The key elements of the spectral modeling are the analysis and the synthesis. The analysis (figure fig:SMSAnalysisBlocs) is the process of obtaining the sinusoidal and the spectral components given an audio stream. The synthesis (figure fig:SMSSynthesisBlocs) is the inverse process, reconstructing the original signal given the spectral components. Analysis and synthesis are streaming processes; each audio frame corresponds to a pair of spectral peaks and a residual spectrum.

Transformation processes can be performed in the middle. Most of the transformations are also streaming processes. But, for instance, SMS time stretch effect is a example of transformation that can not be executed in real-time conditions, because input and output streams are not synchronous in time. Anyway, the architecture could enable its implementation if the source of the target stream does not impose real-time constraints, such an audio file or a in-memory representation.

fig:SMSAnalysisBlocs
SMS Analysis block diagram.
fig:SMSSynthesisBlocs
SMS Synthesis block diagram.

Development memory

At the time this experiment started, the CLAM framework already contained code for SMS technology. Indeed most of the processing modules in the CLAM were related to spectral modeling. But they were implemented in the context of an authoring tool, CLAM SMSTools, which did all the processing in off-line, and the implementation was not ready for stream processing. Existing modules at the time were tightly coupled to an in-memory representation of the full audio item, where the results of the analysis and successive transformations were dropped. So in order to move them to the prototyping platform we had to redesign them as streaming processes.

Removing references to the in-memory representation was a very hard process because hidden dependencies on the code existed and we often broke the code. We finally decided to revert all the changes and repeat the port with exhaustive back to back tests.

Communicated data object were audio buffers, spectra, spectral peaks and fundamental frequency candidates. In order to visualize them we developed a first version of the Port Monitor solution. After most of the basic elements were set up (analysis, synthesis and views) we started to build up applications. Mostly effects for instance:

fig:GenderChangeApplication
The GenderChange application based on SMS technology working on real-time.

Interface components

As explained above, three new views based on port monitors had to be developed: The Oscilloscope, to view audio streams, the Spectrum View to see the residual component and other spectra, and the Spectral Peaks View to see the sinusoidal component.

Applications also required widgets to send control events of different kinds: Bounded floating point, boolean and enumerations. We reused the widgets provided by the Qt toolkit and implemented control sender processing modules to bridge the threading gap.

Discussion

By forcing modules to work with ports in streaming, we decoupled the transformation modules from the handling of the in-memory structure. All the code to access on the structure a given data on a given instant of time was thrown away. By hiding the time handling details, the code of the transformation modules became more compact and understandable (a mean of 40 percent decrease in SLOC).

All the hidden dependencies were turned into module ports and control which made dependencies explicit both for the user at the network level while visually prototyping, and for the module maintainer on the C++ code.

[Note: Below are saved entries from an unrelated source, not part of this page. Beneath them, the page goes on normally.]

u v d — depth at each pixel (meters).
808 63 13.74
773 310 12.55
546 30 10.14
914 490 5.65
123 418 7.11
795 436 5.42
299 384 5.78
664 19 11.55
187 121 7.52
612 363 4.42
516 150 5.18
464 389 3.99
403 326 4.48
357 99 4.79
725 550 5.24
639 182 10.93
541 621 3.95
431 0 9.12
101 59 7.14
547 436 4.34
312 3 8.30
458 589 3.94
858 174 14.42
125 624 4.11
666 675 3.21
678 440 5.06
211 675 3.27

So, migrating to the new architecture forced to refactor the code toward a good design: separation of concerns, definition of well defined interfaces... And we consider this a sign of having a good Path of Lowest Resistance.

Use case: Multi-faceted real-time Analysis

This small project started as some CLAM user asked on the mailing list for supporting MFCC [DonaldCepstrum] and LPC analysis on the CLAM Music Annotator. The CLAM Music Annotator is an authoring tool for doing off-line analysis and visualizing and editing the results.

Although user requested them for the Annotator, such analysis are able to be implemented as streaming and testing and assembling could be more easy visually so we first implemented them as a real-time analysis and then reused the components on the Annotator.

This use case is simple but interesting because introduced the need of reusing view components for different port data types.

Development memory

Again the components were already in CLAM but not ported to be usable from the Network Editor yet. Also there was a pair of programs that did the assembly of objects and the extraction for each analysis. So we ported the modules and assembled them within the Network Editor.

Also the visualizations were missing. Most of the data to visualize were float arrays, to be visualized as line or bar graphs. But the actual data on the port was not float array but more abstract types such as LP Models which contains two arrays, the filter coefficients and the reflection coefficients. In this case for example, we had to create two different Port Monitors getting the same type of port but offering different data with the same interface.

Then the widget that displays the Graph Bar could just take the array wherever it comes from, by using this uniform interface which also provided meta-data such as the labels or the numeric intervals to compute them, the units, the bounds of the function...

fig:RtAnalysisLpcMfccModules
Processing components of the multifaceted real-time analysis.
fig:RtAnalysisLpcMfcc
A multi faceted real-time analysis showing different views of the incoming sound: LPC coefficients, Oscilloscope, LPC envelope, FFT spectrum, Mel Spectrum and Mel Cepstrum.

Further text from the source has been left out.